### Texto proporcionado
La catalana visitó Nadie dice nada y, entre aplausos y lágrimas, le regaló un momento inolvidable a la cantante argentina.
El jueves por la noche, bajo el brillo reciente de su nuevo álbum, Rosalia llegó a la Argentina para presentar su aclamado trabajo Lux y protagonizó una escena inolvidable junto a Angela Torres en pleno aire de LUZU. El entusiasmo del público parecía anunciar lo que vendría: una artista en la plenitud de su carrera, una ciudad expectante y una cita en el streaming como epicentro de un momento inesperado.
La catalana, envuelta en el éxito del lanzamiento y con Buenos Aires como telón de fondo, tenía una agenda apretada. Este viernes al mediodía, apenas unas horas después de aterrizar, y de asistir a un concierto en el microestadio de Ferro, se sentó en el estudio de Nadie dice nada, el programa conducido por Nico Occhiato y compartido por voces de la nueva generación: Flor Jazmín, Momi Giardina, Santi Talledo, Martín Garabal y, por supuesto, Ángela Torres. Entre charlas de ocasión y el repaso por su trabajo, nadie anticipó la energía que atravesaría esa entrevista.

### Tareas a realizar
**1.** Según la nota sobre la visita de Rosalia, ¿con qué fin llegó la artista a la Argentina? Responde en una o dos oraciones.
**2.** Retoma la nota sobre la visita de Rosalia a partir de su última oración y continúala.

### Filas proporcionadas
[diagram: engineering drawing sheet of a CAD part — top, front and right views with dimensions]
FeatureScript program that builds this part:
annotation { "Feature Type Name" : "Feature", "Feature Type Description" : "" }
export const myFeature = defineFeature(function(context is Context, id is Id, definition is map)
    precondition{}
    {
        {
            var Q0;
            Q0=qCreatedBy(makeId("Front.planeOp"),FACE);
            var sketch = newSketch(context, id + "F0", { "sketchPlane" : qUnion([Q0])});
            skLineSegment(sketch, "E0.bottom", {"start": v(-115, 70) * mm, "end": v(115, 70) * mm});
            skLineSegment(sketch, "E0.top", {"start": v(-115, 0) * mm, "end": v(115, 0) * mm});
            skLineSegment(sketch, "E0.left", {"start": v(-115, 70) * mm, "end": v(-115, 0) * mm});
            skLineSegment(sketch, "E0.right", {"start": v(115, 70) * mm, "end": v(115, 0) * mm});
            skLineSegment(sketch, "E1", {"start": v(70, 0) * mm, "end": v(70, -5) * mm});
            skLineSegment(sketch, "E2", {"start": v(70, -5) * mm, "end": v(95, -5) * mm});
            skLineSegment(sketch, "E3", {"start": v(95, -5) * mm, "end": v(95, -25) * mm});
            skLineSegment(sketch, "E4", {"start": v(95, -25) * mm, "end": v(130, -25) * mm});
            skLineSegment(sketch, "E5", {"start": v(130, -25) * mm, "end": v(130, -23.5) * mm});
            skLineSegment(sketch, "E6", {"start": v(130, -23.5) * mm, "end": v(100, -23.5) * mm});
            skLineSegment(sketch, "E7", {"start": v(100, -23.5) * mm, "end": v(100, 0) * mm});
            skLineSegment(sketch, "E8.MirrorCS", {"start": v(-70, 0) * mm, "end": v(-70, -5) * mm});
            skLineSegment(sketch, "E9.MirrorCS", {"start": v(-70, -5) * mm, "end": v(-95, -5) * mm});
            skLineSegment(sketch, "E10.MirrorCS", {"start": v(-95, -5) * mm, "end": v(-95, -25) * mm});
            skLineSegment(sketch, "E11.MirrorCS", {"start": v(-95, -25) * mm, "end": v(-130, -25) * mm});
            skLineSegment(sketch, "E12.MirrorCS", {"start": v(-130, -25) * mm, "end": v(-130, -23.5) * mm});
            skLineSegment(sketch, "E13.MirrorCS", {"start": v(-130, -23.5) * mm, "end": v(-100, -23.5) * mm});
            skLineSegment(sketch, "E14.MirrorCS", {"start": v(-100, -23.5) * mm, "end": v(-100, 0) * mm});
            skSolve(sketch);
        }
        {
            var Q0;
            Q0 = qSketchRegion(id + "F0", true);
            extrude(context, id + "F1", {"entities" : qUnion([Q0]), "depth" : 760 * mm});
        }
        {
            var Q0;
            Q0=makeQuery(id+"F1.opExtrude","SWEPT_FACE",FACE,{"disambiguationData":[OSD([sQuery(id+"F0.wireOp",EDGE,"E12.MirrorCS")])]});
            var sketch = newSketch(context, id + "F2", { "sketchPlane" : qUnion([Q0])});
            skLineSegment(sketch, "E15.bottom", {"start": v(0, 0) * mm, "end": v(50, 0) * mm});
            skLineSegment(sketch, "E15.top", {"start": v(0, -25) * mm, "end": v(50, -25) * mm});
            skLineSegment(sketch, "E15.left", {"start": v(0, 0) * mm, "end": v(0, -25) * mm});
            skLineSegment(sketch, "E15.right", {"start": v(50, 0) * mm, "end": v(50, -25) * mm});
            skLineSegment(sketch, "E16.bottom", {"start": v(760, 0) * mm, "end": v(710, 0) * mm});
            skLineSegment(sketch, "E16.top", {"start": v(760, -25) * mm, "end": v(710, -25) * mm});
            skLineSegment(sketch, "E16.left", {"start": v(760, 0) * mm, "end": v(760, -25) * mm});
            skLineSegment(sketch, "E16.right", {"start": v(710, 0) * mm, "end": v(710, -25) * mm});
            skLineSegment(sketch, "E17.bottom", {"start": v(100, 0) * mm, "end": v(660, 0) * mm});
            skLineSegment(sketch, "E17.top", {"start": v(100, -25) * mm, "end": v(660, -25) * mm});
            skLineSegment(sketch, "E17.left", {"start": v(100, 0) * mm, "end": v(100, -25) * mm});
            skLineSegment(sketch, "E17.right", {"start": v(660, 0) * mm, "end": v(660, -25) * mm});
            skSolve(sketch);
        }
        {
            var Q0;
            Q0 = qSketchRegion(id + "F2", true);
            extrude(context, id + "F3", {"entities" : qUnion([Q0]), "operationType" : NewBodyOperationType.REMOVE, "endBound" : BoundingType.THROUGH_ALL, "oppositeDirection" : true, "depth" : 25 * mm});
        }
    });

### Respuestas por tarea
**1.** Rosalia llegó a la Argentina para presentar su aclamado trabajo Lux, su nuevo álbum.

**2.**
Como una confesión sin filtro, la sobrina de Diego agarró el micrófono y, temblando, intentó articular su pregunta: “¿Fue intencional esta cosa de usar el lenguaje como punto de unión? Siento que este disco nos representa a todos desde lugares muy personales y siento como que hay algo muy... ¡Qué nivel de nervios que tengo!”. La voz, entrecortada, delataba la intensidad de ese instante. ¿Quién no sintió alguna vez la presión de hablar frente a alguien a quien se admira?
El conductor del ciclo intervino buscando descomprimir. “Ella es muy fanática tuya y es una gran artista argentina.” Pero la emoción de la joven panelista se volvió abrazo, palabras apretadas entre sollozos: “Te amo y te admiro muchísimo”, dejó caer al aire, mientras la atmósfera del estudio de Luzu se volvía eléctrica.
Momi Giardina recogió el guante y lanzó la propuesta que cambiaría el rumbo de esa charla: “Un pedacito de ‘La Perla’ le podés cantar”, en alusión a uno de los singles. El corazón del programa empezó a latir con otro ritmo, con todos los presentes expectantes. Los ojos de Ángela se abrieron todavía más al escuchar la respuesta de Rosalía: “Sí, pero juntas”.
En cuestión de segundos, las voces de ambas se trenzaron en una versión espontánea y emotiva de “La Perla”. El aplauso, ese aplauso difícil de cortar, llenó el aire y borró cualquier resquicio de formalidad. La propia Rosalía, sorprendida, soltó una frase que quedará grabada: “Ella armonizó. Devoró y armonizó”. Una frase que encierra el código y el lenguaje propio de dos artistas cuando se reconocen.